Your assignment: All of the data goes into your copy exactly as written. Images do not.
START Supplied data
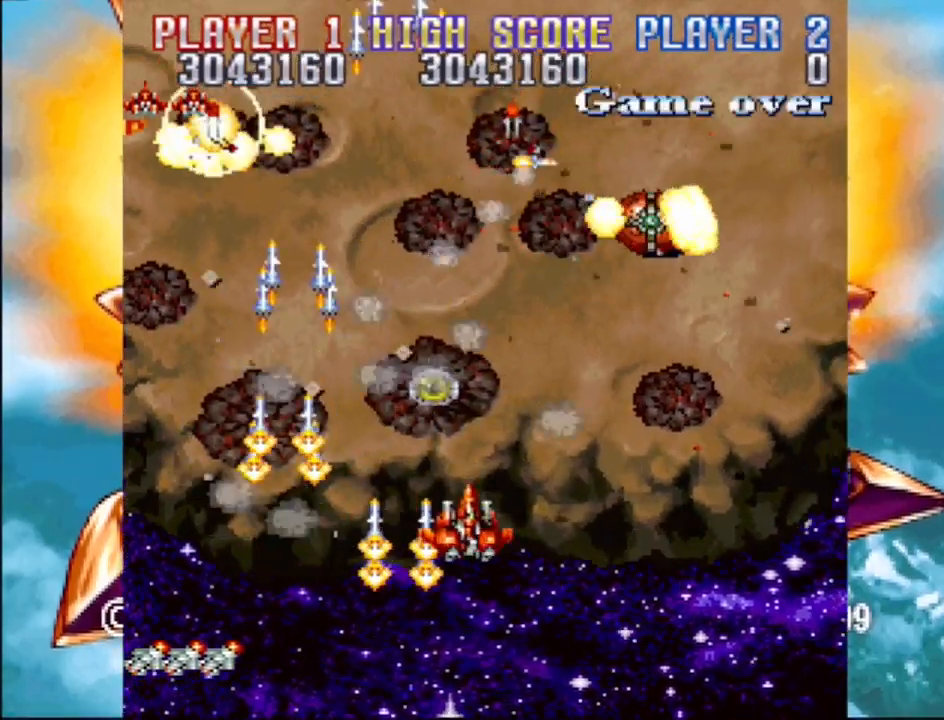
{"buttons": ["CROSS", "DPAD_UP"], "events": [[17, "DPAD_RIGHT", "up"], [167, "DPAD_DOWN", "down"], [167, "DPAD_RIGHT", "down"], [267, "DPAD_DOWN", "up"], [333, "DPAD_UP", "down"], [500, "DPAD_RIGHT", "up"]]}
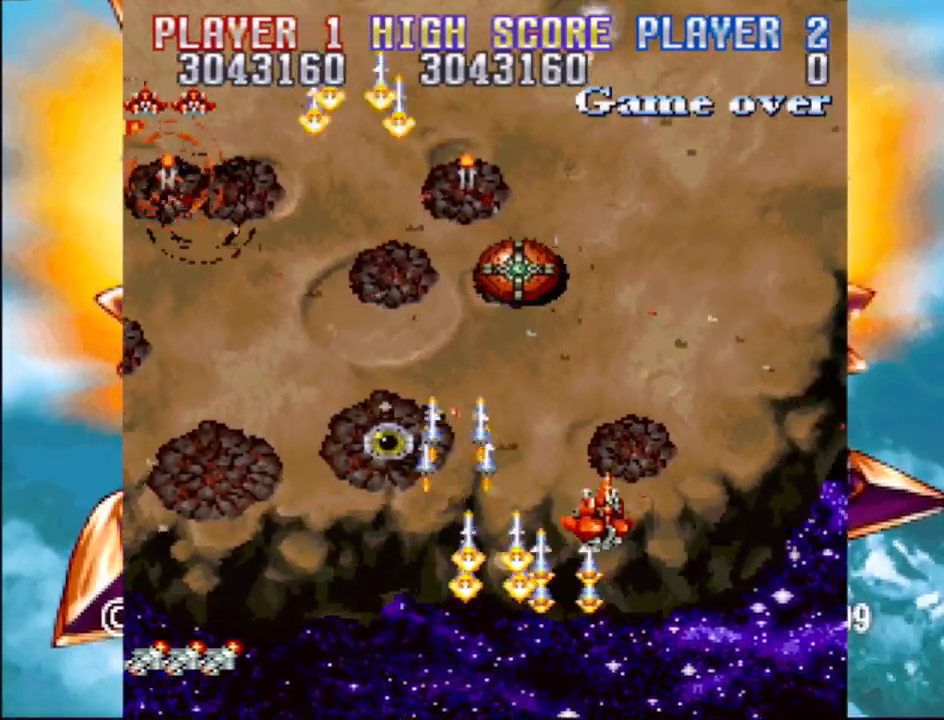
{"buttons": ["CROSS", "DPAD_UP", "DPAD_LEFT"], "events": [[83, "DPAD_LEFT", "down"], [217, "DPAD_LEFT", "up"], [500, "DPAD_LEFT", "down"]]}
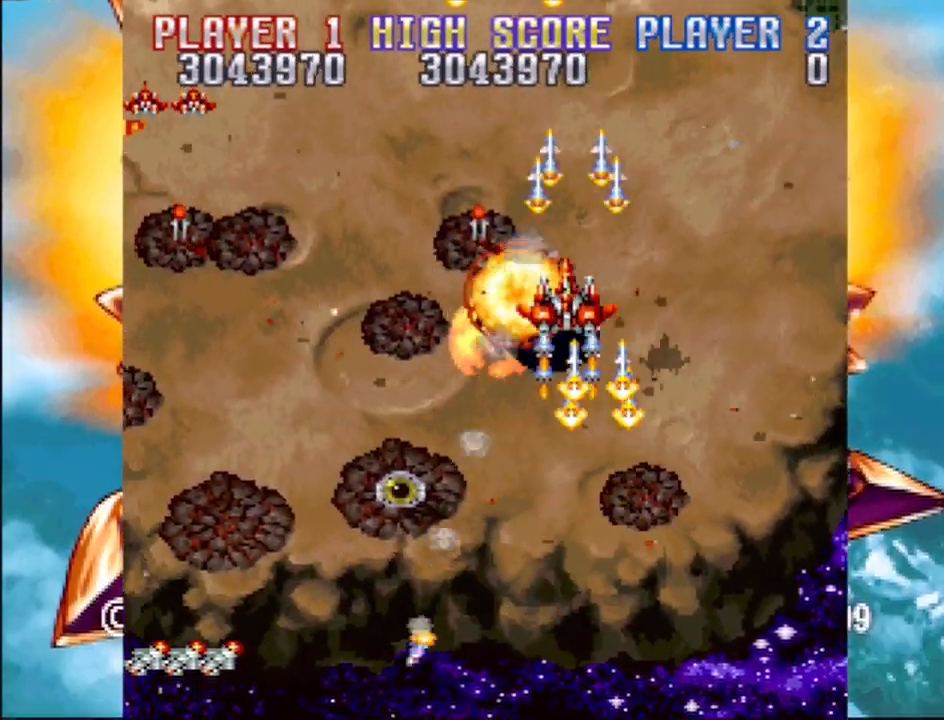
{"buttons": ["CROSS", "DPAD_LEFT"], "events": [[83, "DPAD_UP", "up"]]}
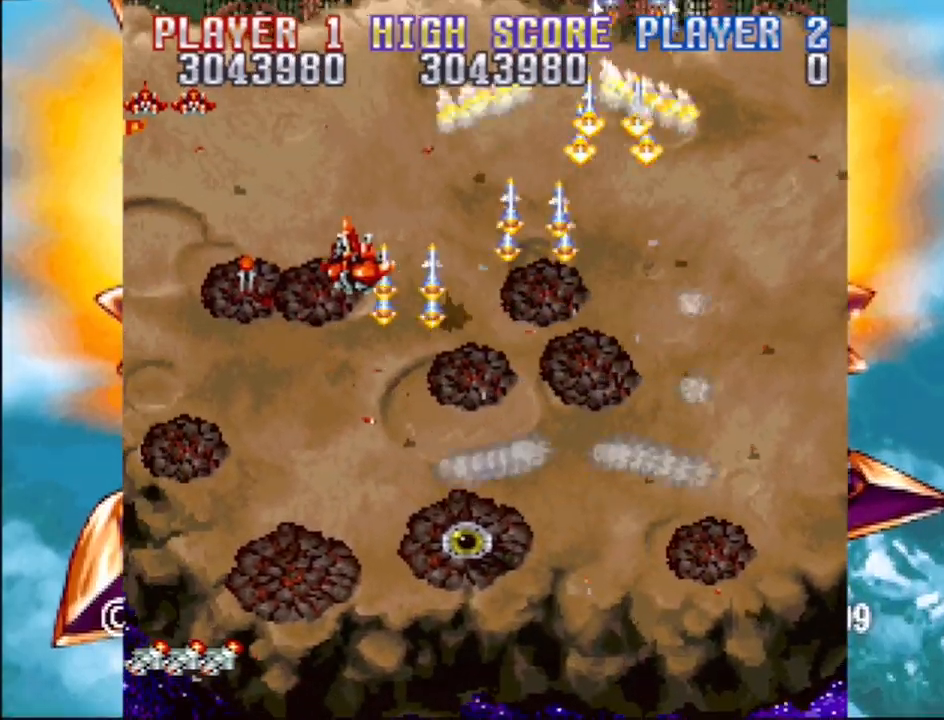
{"buttons": ["CROSS", "DPAD_DOWN", "DPAD_LEFT"], "events": [[150, "DPAD_DOWN", "down"], [250, "DPAD_LEFT", "up"], [283, "DPAD_RIGHT", "down"], [333, "DPAD_DOWN", "up"], [467, "DPAD_DOWN", "down"], [483, "DPAD_RIGHT", "up"], [500, "DPAD_LEFT", "down"]]}
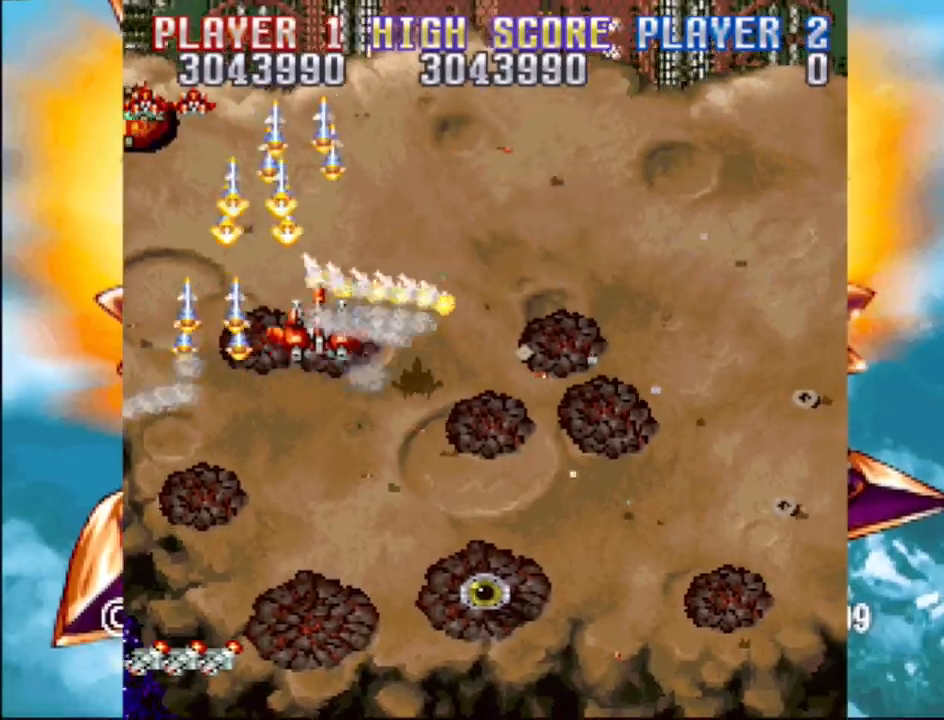
{"buttons": ["CROSS", "DPAD_RIGHT"], "events": [[17, "DPAD_DOWN", "up"], [233, "DPAD_LEFT", "up"], [300, "DPAD_RIGHT", "down"]]}
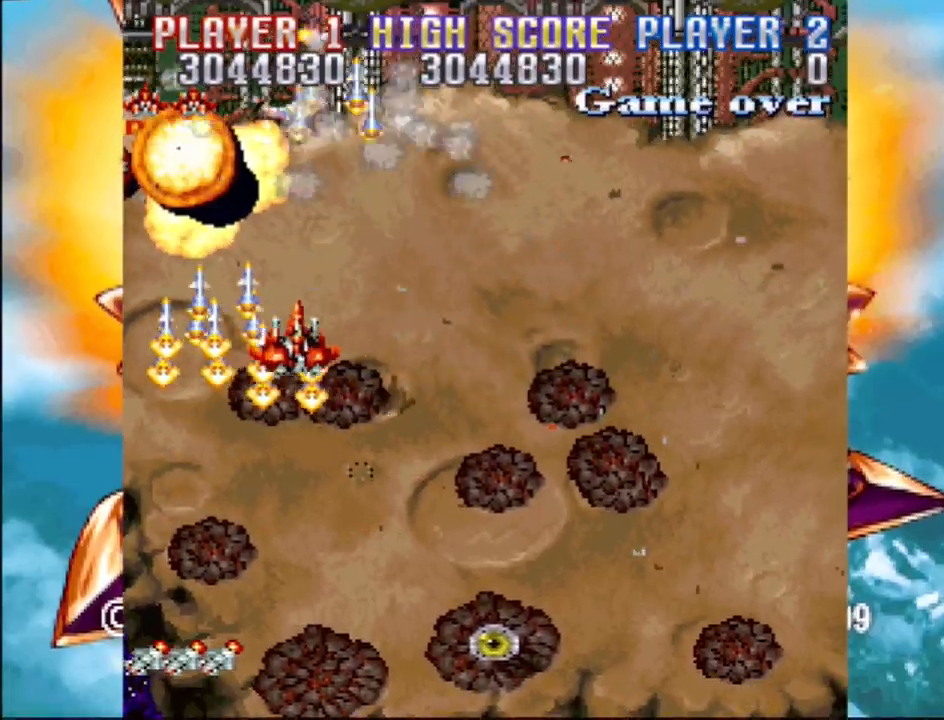
{"buttons": ["CROSS", "DPAD_RIGHT"], "events": [[133, "DPAD_DOWN", "down"], [167, "DPAD_RIGHT", "up"], [183, "DPAD_LEFT", "down"], [317, "DPAD_LEFT", "up"], [333, "DPAD_RIGHT", "down"], [417, "DPAD_DOWN", "up"]]}
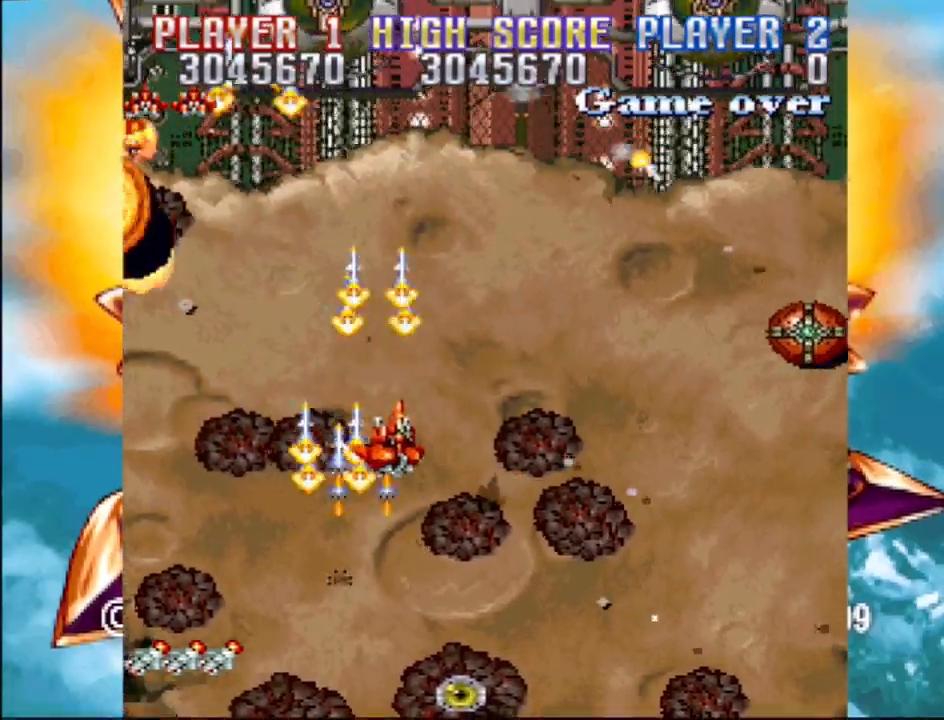
{"buttons": ["CROSS", "DPAD_DOWN"], "events": [[67, "DPAD_DOWN", "down"], [167, "DPAD_DOWN", "up"], [350, "DPAD_DOWN", "down"], [500, "DPAD_RIGHT", "up"]]}
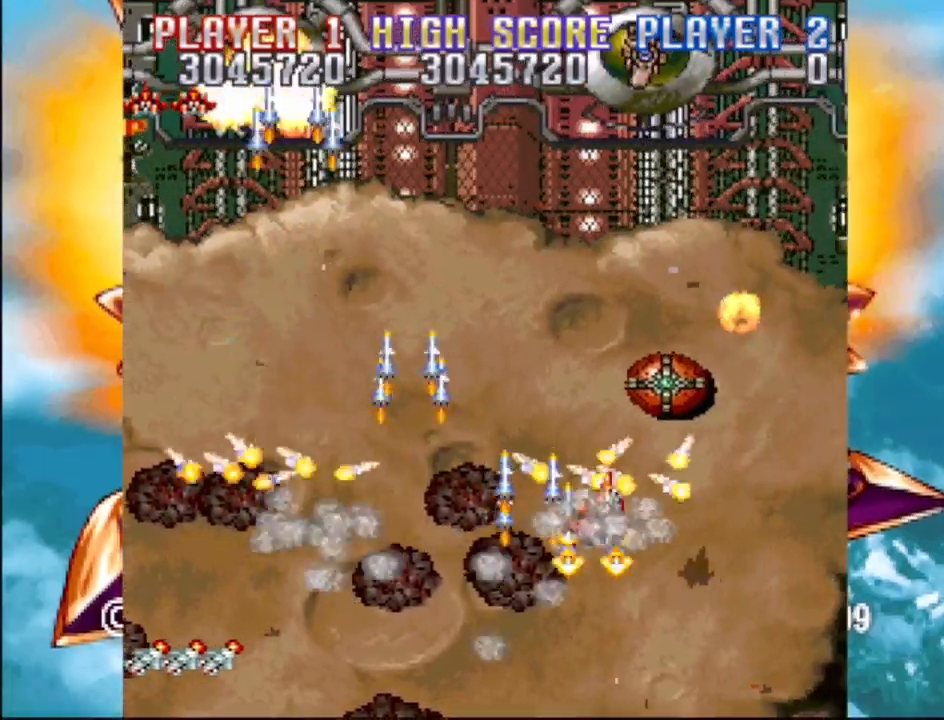
{"buttons": ["CROSS"], "events": [[33, "DPAD_DOWN", "up"], [100, "DPAD_LEFT", "down"], [433, "DPAD_LEFT", "up"]]}
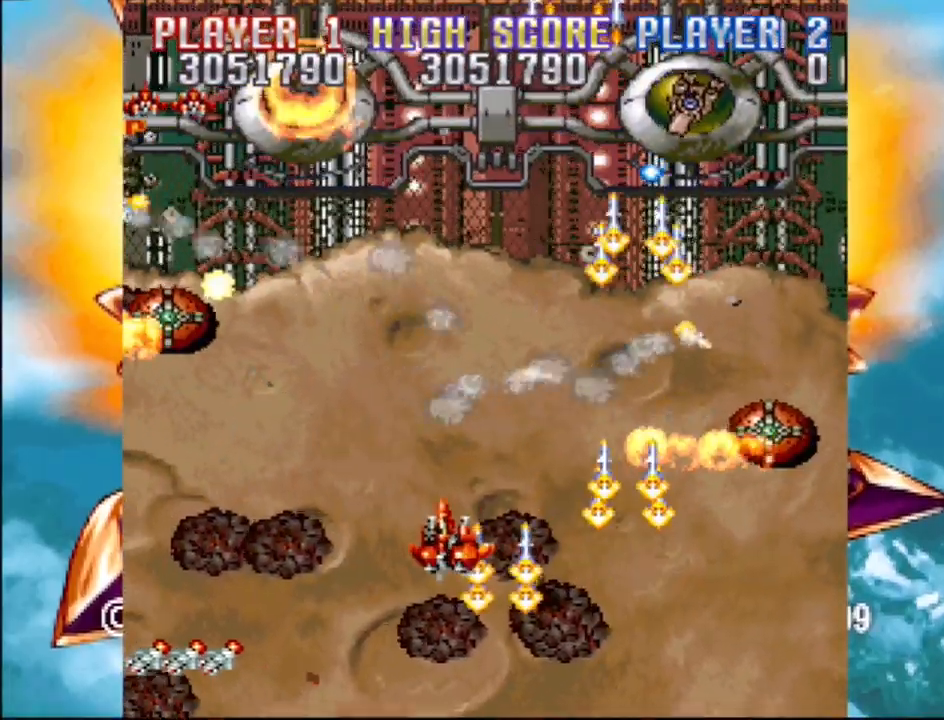
{"buttons": ["CROSS", "DPAD_LEFT"], "events": [[167, "DPAD_DOWN", "down"], [300, "DPAD_DOWN", "up"], [450, "DPAD_LEFT", "down"]]}
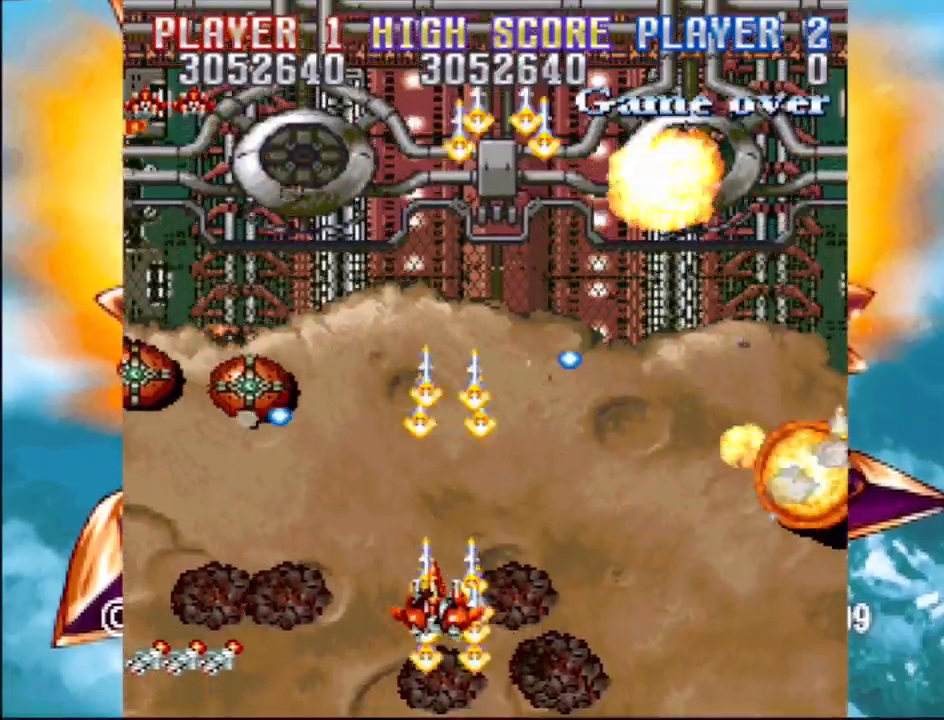
{"buttons": ["CROSS"], "events": [[417, "DPAD_LEFT", "up"]]}
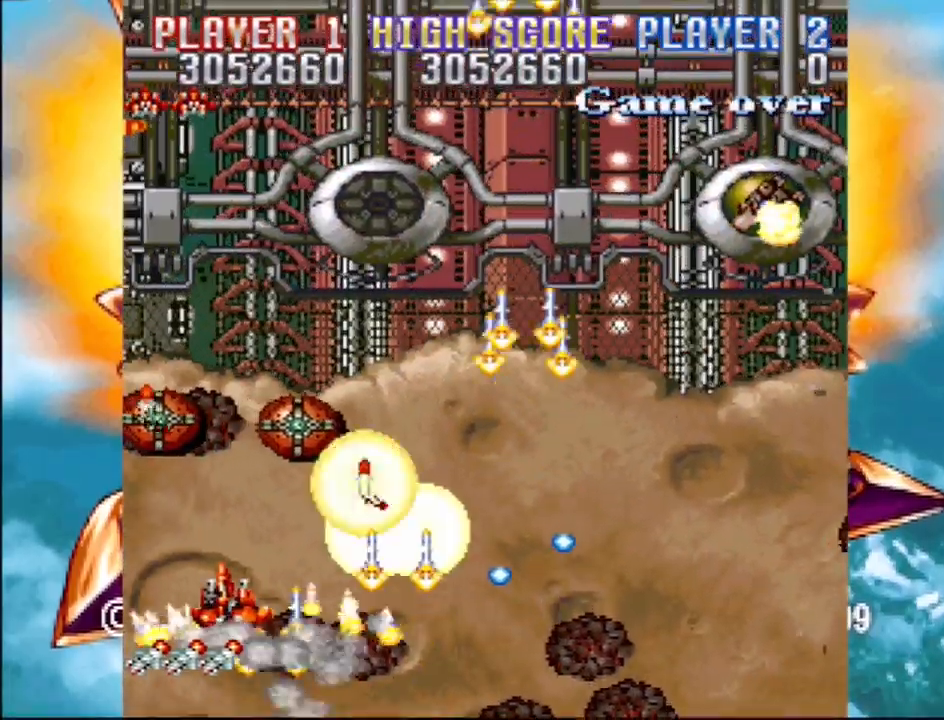
{"buttons": ["CROSS", "DPAD_DOWN"], "events": [[317, "DPAD_RIGHT", "down"], [400, "DPAD_DOWN", "down"], [483, "DPAD_RIGHT", "up"]]}
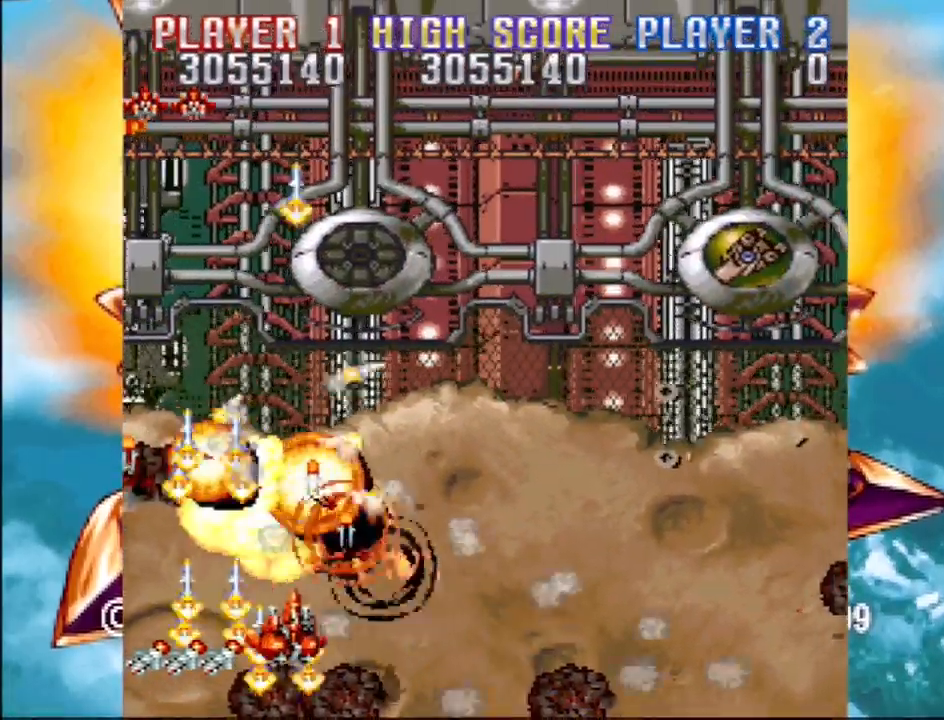
{"buttons": ["CROSS", "DPAD_UP", "DPAD_LEFT"], "events": [[17, "DPAD_DOWN", "up"], [283, "DPAD_RIGHT", "down"], [300, "DPAD_UP", "down"], [417, "DPAD_RIGHT", "up"], [433, "DPAD_LEFT", "down"]]}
END Supplied data
Task result:
{"buttons": ["CROSS", "DPAD_UP"], "events": [[17, "DPAD_RIGHT", "up"], [167, "DPAD_DOWN", "down"], [167, "DPAD_RIGHT", "down"], [267, "DPAD_DOWN", "up"], [333, "DPAD_UP", "down"], [500, "DPAD_RIGHT", "up"]]}
{"buttons": ["CROSS", "DPAD_UP", "DPAD_LEFT"], "events": [[83, "DPAD_LEFT", "down"], [217, "DPAD_LEFT", "up"], [500, "DPAD_LEFT", "down"]]}
{"buttons": ["CROSS", "DPAD_LEFT"], "events": [[83, "DPAD_UP", "up"]]}
{"buttons": ["CROSS", "DPAD_DOWN", "DPAD_LEFT"], "events": [[150, "DPAD_DOWN", "down"], [250, "DPAD_LEFT", "up"], [283, "DPAD_RIGHT", "down"], [333, "DPAD_DOWN", "up"], [467, "DPAD_DOWN", "down"], [483, "DPAD_RIGHT", "up"], [500, "DPAD_LEFT", "down"]]}
{"buttons": ["CROSS", "DPAD_RIGHT"], "events": [[17, "DPAD_DOWN", "up"], [233, "DPAD_LEFT", "up"], [300, "DPAD_RIGHT", "down"]]}
{"buttons": ["CROSS", "DPAD_RIGHT"], "events": [[133, "DPAD_DOWN", "down"], [167, "DPAD_RIGHT", "up"], [183, "DPAD_LEFT", "down"], [317, "DPAD_LEFT", "up"], [333, "DPAD_RIGHT", "down"], [417, "DPAD_DOWN", "up"]]}
{"buttons": ["CROSS", "DPAD_DOWN"], "events": [[67, "DPAD_DOWN", "down"], [167, "DPAD_DOWN", "up"], [350, "DPAD_DOWN", "down"], [500, "DPAD_RIGHT", "up"]]}
{"buttons": ["CROSS"], "events": [[33, "DPAD_DOWN", "up"], [100, "DPAD_LEFT", "down"], [433, "DPAD_LEFT", "up"]]}
{"buttons": ["CROSS", "DPAD_LEFT"], "events": [[167, "DPAD_DOWN", "down"], [300, "DPAD_DOWN", "up"], [450, "DPAD_LEFT", "down"]]}
{"buttons": ["CROSS"], "events": [[417, "DPAD_LEFT", "up"]]}
{"buttons": ["CROSS", "DPAD_DOWN"], "events": [[317, "DPAD_RIGHT", "down"], [400, "DPAD_DOWN", "down"], [483, "DPAD_RIGHT", "up"]]}
{"buttons": ["CROSS", "DPAD_UP", "DPAD_LEFT"], "events": [[17, "DPAD_DOWN", "up"], [283, "DPAD_RIGHT", "down"], [300, "DPAD_UP", "down"], [417, "DPAD_RIGHT", "up"], [433, "DPAD_LEFT", "down"]]}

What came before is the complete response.